• _What needs to be done_
The lines from the one with "Table A1. Genes" through the last line of the material below, copied exactly and free of pictures, make up the whole answer.

• _Data extract_
== Segment start ==

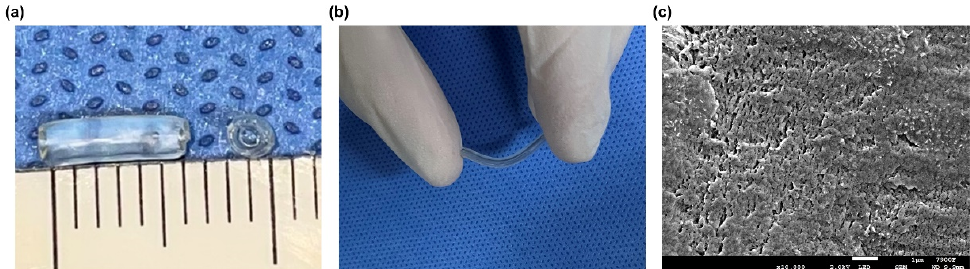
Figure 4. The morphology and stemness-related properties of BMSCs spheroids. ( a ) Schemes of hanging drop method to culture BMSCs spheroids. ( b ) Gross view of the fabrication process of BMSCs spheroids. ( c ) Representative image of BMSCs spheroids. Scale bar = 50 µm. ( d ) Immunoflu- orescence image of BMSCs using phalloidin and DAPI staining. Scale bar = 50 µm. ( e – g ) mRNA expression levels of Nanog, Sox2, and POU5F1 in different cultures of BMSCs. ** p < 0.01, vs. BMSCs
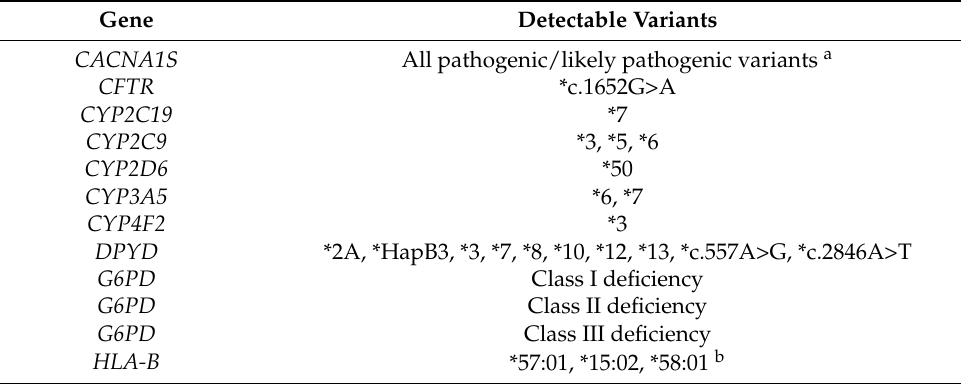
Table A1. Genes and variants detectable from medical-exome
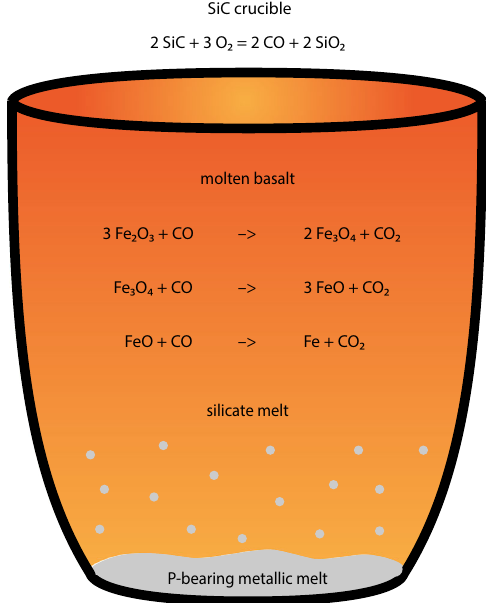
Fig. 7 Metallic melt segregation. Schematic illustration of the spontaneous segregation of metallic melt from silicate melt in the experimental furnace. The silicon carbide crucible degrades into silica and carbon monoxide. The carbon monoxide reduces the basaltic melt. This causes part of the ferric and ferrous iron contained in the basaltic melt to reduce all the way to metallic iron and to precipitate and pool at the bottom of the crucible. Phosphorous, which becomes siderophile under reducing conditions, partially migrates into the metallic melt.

== Segment end ==

• _Answer space_
Table A1. Genes and variants detectable from medical-exome
Fig. 7 Metallic melt segregation. Schematic illustration of the spontaneous segregation of metallic melt from silicate melt in the experimental furnace. The silicon carbide crucible degrades into silica and carbon monoxide. The carbon monoxide reduces the basaltic melt. This causes part of the ferric and ferrous iron contained in the basaltic melt to reduce all the way to metallic iron and to precipitate and pool at the bottom of the crucible. Phosphorous, which becomes siderophile under reducing conditions, partially migrates into the metallic melt.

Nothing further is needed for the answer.